Methods: A cohort comprising 16,949 individuals (69% female, 10–35 years old at the first depression diagnosis) from the iPSYCH Danish case-cohort study (iPSYCH2012) who were diagnosed with depression in Danish psychiatric hospitals from 1994 to 2016 was examined. Polygenic risk scores (PRSs) for major depression, bipolar disorder, and schizophrenia were generated using the most recent results from the Psychiatric Genomics Consortium. Hazard ratios for each disorder-specific PRS were estimated using Cox regressions with adjustment for the other two PRSs. Absolute risk of progression was estimated using the cumulative hazard.
Results: Patients were followed for up to 21 years (median=7 years, interquartile range, 5–10 years). The absolute risks of progression to bipolar disorder and psychotic disorders were 7.3% and 13.8%, respectively. After mutual adjustment for the other PRSs, only the PRS for bipolar disorder predicted progression to bipolar disorder (adjusted hazard ratio for a one-standard-deviation increase in PRS=1.11, 95% CI=1.03, 1.21), and only the PRS for schizophrenia predicted progression to psychotic disorders (adjusted hazard ratio=1.10, 95% CI=1.04, 1.16).
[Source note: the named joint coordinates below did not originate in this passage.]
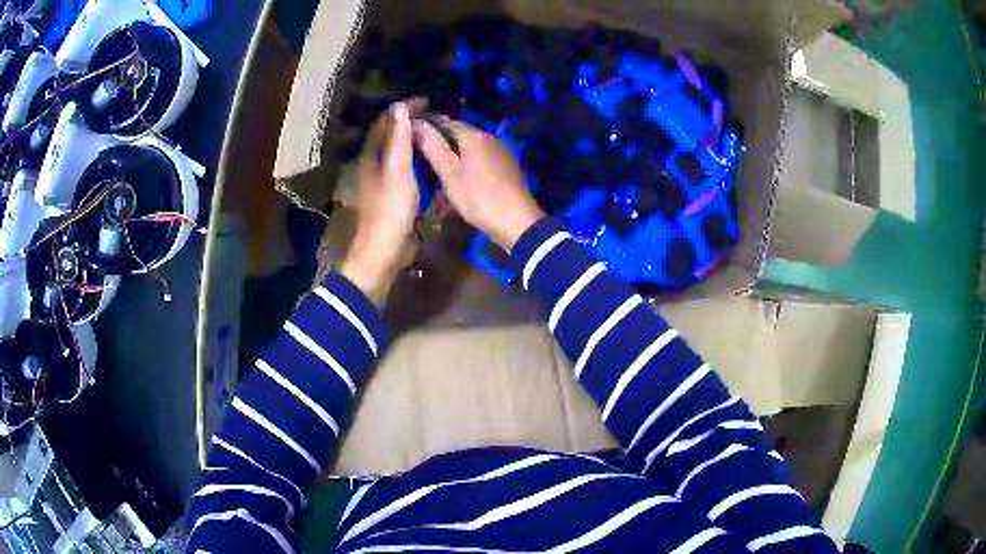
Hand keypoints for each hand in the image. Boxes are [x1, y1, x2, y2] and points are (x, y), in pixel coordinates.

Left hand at [340, 101, 420, 304]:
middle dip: (408, 120)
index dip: (404, 108)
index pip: (385, 122)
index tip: (427, 101)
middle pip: (389, 134)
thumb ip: (399, 140)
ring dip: (412, 137)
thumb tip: (400, 107)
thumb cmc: (391, 209)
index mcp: (371, 156)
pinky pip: (403, 165)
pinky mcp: (390, 192)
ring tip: (433, 130)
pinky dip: (414, 155)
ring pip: (396, 150)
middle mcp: (373, 164)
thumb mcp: (398, 171)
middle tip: (433, 114)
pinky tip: (428, 158)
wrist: (384, 250)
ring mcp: (381, 179)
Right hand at [412, 118, 543, 251]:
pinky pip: (482, 156)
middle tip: (421, 149)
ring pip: (472, 145)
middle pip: (461, 133)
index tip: (412, 132)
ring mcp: (501, 151)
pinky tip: (460, 173)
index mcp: (475, 136)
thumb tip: (416, 123)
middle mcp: (490, 138)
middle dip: (442, 138)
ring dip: (455, 151)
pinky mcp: (507, 165)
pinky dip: (468, 160)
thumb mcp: (450, 175)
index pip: (447, 122)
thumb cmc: (479, 197)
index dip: (429, 125)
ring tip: (437, 162)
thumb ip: (433, 148)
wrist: (517, 222)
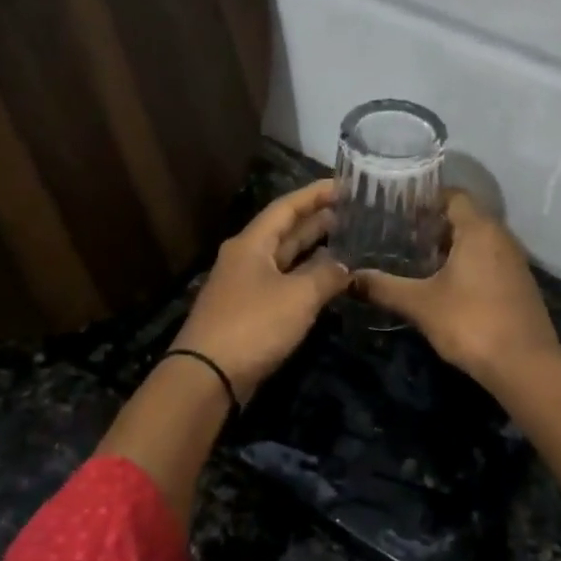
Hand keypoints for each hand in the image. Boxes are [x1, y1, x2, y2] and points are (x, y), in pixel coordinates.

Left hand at [172, 179, 351, 402]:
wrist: (208, 376)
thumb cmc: (253, 325)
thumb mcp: (298, 296)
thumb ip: (325, 275)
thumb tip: (345, 266)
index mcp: (251, 244)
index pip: (286, 207)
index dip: (315, 194)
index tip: (344, 185)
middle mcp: (245, 259)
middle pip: (284, 231)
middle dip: (316, 220)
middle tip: (352, 212)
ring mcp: (245, 286)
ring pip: (284, 259)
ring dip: (312, 250)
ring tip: (345, 241)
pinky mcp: (248, 313)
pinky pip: (282, 284)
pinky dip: (304, 278)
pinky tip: (325, 282)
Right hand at [358, 190, 560, 507]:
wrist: (524, 365)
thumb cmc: (471, 322)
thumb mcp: (420, 304)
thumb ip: (385, 287)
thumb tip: (351, 278)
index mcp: (479, 229)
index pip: (452, 195)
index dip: (425, 199)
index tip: (397, 210)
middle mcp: (500, 237)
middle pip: (464, 217)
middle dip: (432, 224)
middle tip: (399, 234)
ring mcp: (514, 261)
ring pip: (477, 241)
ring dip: (449, 246)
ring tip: (415, 258)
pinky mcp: (518, 284)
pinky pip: (488, 260)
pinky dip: (465, 263)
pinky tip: (443, 284)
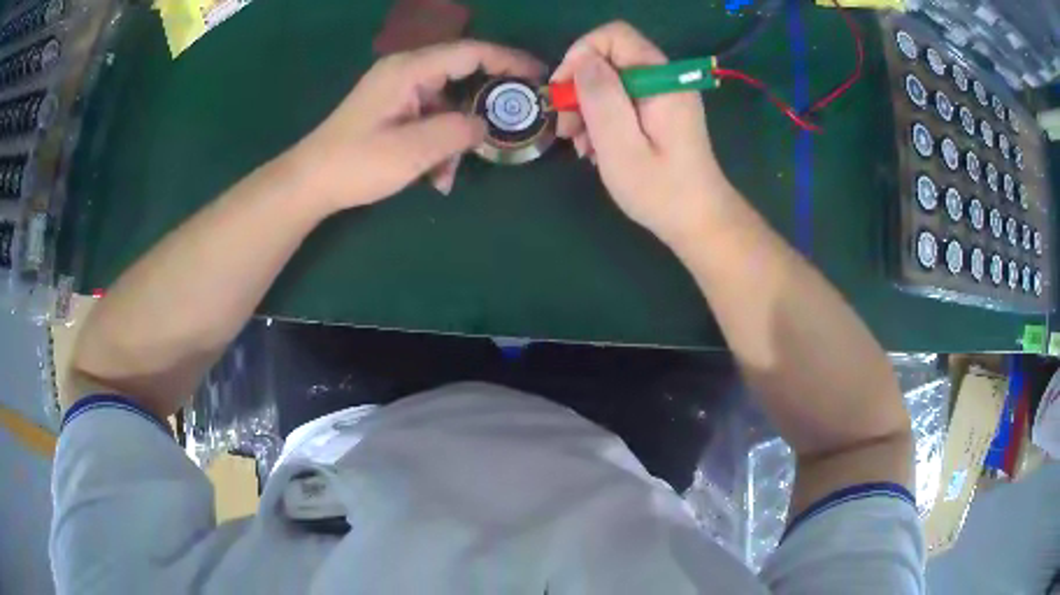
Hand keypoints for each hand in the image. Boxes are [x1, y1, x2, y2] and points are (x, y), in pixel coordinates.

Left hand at [288, 41, 544, 211]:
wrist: (309, 182)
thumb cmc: (356, 163)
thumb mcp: (412, 151)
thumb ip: (457, 131)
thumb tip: (484, 125)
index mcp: (409, 70)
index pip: (471, 52)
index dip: (509, 61)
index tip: (538, 76)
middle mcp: (406, 72)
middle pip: (462, 74)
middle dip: (484, 104)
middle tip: (511, 123)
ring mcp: (398, 91)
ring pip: (446, 103)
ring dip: (455, 135)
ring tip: (450, 172)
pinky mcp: (392, 109)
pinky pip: (429, 117)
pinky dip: (438, 142)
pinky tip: (434, 174)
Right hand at [552, 22, 734, 245]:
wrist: (699, 223)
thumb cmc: (660, 191)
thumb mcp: (620, 145)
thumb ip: (601, 97)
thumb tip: (582, 60)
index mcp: (661, 80)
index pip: (614, 36)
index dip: (581, 54)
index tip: (564, 91)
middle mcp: (665, 80)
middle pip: (610, 58)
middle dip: (580, 87)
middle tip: (567, 128)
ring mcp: (664, 96)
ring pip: (612, 81)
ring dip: (587, 108)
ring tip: (580, 146)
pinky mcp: (661, 113)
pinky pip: (622, 101)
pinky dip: (603, 119)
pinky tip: (596, 149)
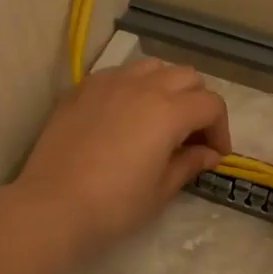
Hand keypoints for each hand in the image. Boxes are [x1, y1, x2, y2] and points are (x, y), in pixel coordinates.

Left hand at [12, 59, 230, 262]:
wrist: (51, 207)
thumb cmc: (114, 205)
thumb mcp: (161, 190)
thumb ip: (189, 164)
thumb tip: (209, 153)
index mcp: (168, 111)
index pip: (210, 105)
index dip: (221, 129)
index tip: (215, 155)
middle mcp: (142, 86)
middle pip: (187, 76)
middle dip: (198, 102)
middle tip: (191, 135)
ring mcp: (108, 83)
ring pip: (152, 66)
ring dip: (166, 87)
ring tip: (159, 117)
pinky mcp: (81, 89)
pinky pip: (118, 74)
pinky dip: (132, 87)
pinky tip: (124, 115)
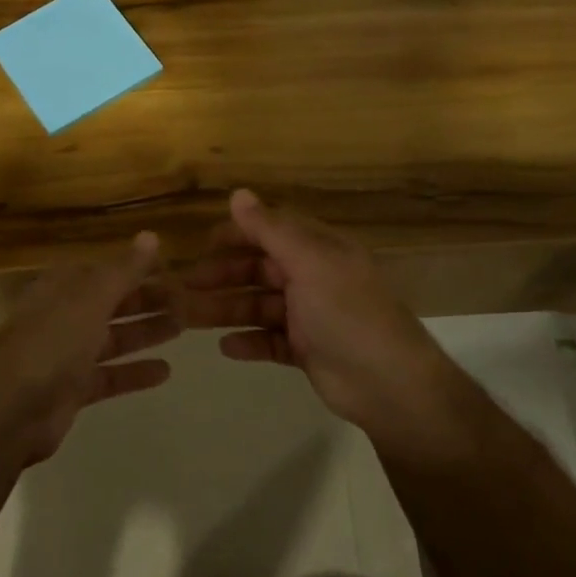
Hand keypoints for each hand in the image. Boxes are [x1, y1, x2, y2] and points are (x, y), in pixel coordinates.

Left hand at [0, 232, 178, 464]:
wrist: (9, 410)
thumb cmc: (50, 342)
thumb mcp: (90, 298)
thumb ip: (123, 270)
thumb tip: (151, 235)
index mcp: (61, 288)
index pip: (103, 270)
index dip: (136, 268)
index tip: (172, 268)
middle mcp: (63, 317)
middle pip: (111, 303)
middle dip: (147, 300)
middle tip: (188, 300)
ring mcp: (67, 355)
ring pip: (113, 338)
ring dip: (145, 332)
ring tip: (183, 327)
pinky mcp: (73, 390)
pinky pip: (110, 376)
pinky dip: (135, 372)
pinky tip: (165, 371)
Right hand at [183, 190, 482, 459]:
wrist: (389, 384)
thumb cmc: (348, 313)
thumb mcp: (309, 263)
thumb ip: (271, 230)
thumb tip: (238, 193)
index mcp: (319, 251)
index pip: (272, 231)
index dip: (237, 234)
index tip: (202, 244)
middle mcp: (314, 279)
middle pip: (260, 270)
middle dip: (223, 276)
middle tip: (186, 286)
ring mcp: (310, 316)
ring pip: (259, 306)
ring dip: (226, 309)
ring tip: (189, 318)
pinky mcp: (307, 350)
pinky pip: (269, 341)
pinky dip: (248, 342)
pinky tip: (225, 347)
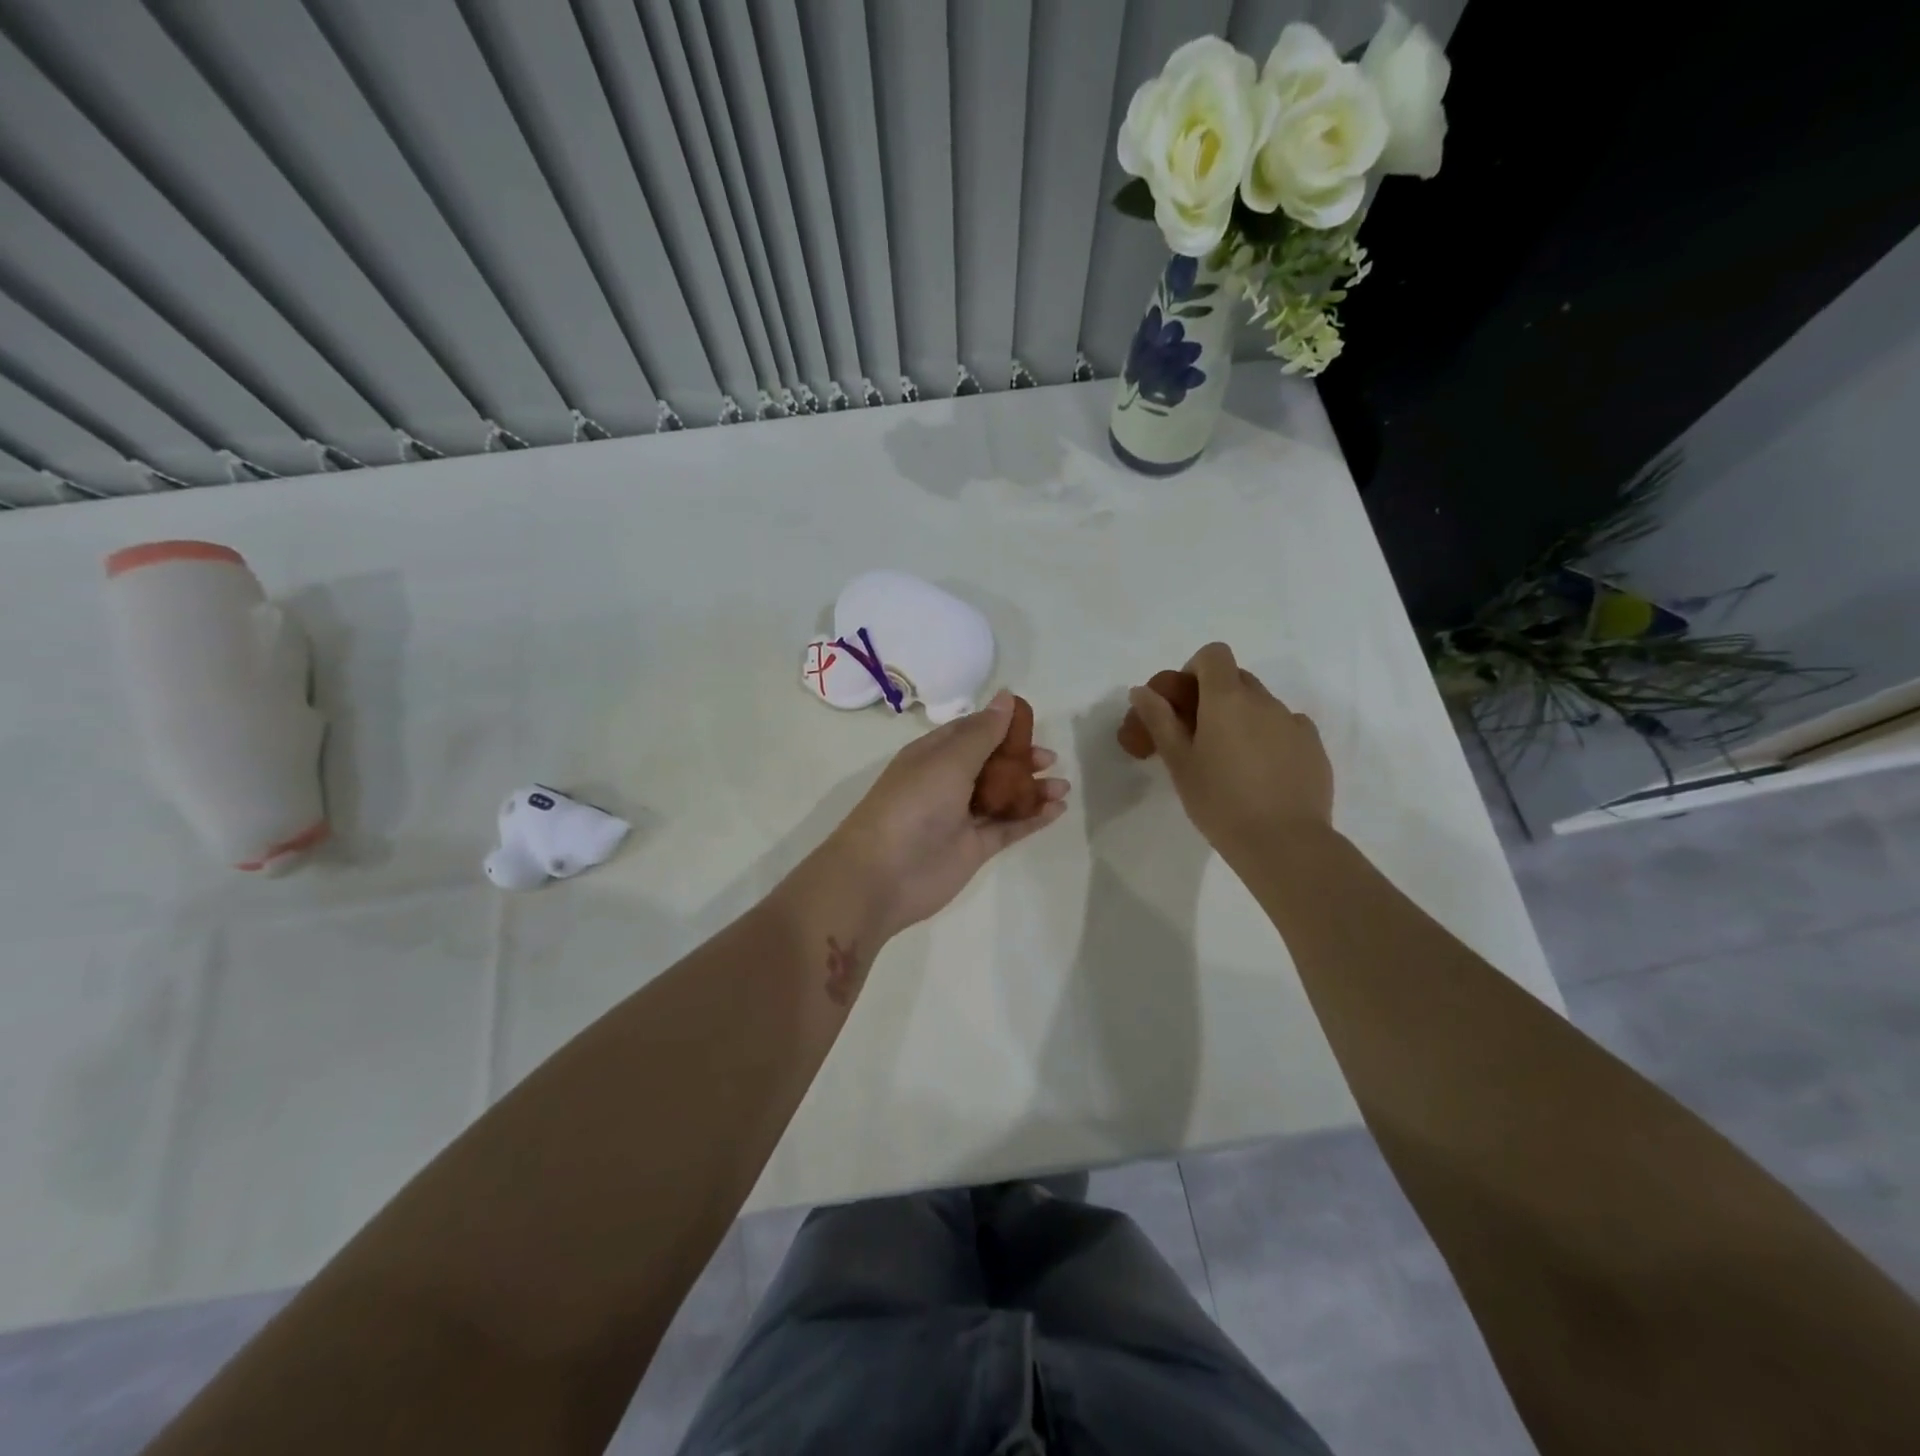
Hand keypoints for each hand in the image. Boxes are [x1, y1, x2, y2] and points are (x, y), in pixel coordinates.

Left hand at [823, 691, 1069, 939]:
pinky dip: (1032, 818)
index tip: (1033, 723)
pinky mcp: (974, 847)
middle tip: (1050, 759)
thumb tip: (1007, 696)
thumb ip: (983, 732)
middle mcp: (947, 782)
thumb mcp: (949, 760)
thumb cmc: (913, 805)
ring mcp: (961, 817)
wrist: (884, 875)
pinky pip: (1008, 827)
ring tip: (1062, 786)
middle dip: (1021, 759)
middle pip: (991, 764)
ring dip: (1032, 789)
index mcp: (933, 755)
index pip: (971, 732)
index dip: (1001, 726)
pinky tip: (1057, 810)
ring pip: (1003, 796)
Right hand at [1125, 642, 1332, 858]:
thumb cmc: (1219, 802)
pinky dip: (1270, 738)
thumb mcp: (1179, 763)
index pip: (1214, 654)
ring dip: (1243, 718)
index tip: (1184, 703)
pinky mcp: (1314, 747)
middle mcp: (1264, 701)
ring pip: (1262, 705)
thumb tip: (1141, 690)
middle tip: (1199, 735)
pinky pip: (1287, 728)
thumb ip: (1160, 720)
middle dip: (1215, 696)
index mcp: (1227, 699)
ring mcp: (1294, 723)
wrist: (1284, 843)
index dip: (1195, 669)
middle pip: (1237, 678)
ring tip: (1232, 762)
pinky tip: (1263, 773)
After adjusting for PRSs, parental history still strongly predicted progression to bipolar disorder (adjusted hazard ratio=5.02, 95% CI=3.53, 7.14) and psychotic disorders (adjusted hazard ratio=1.63, 95% CI=1.30, 2.06).
Conclusions: PRSs for bipolar disorder and schizophrenia are associated with risk for progression to bipolar disorder or psychotic disorders, respectively, among individuals diagnosed with depression; however, the effects are small compared with parental history, particularly for bipolar disorder.